Action item: After locating the line that holds "Dodge Viper GT3-R", output it and all following lines word for word, stopping only at the end of the data.

Extracted page text data:

....

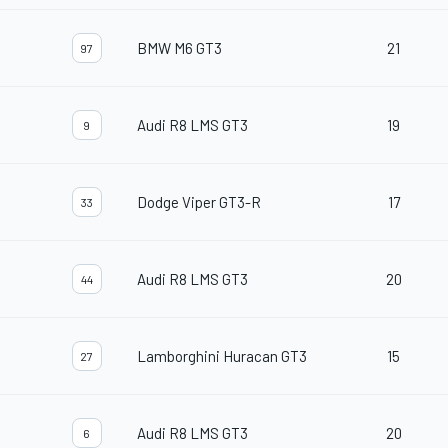
BMW M6 GT3
21
97
Audi R8 LMS GT3
19
9
Dodge Viper GT3-R
17
33
Audi R8 LMS GT3
20
44
Lamborghini Huracan GT3
15
27
Audi R8 LMS GT3
20
6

....

Task response:
Dodge Viper GT3-R
17
33
Audi R8 LMS GT3
20
44
Lamborghini Huracan GT3
15
27
Audi R8 LMS GT3
20
6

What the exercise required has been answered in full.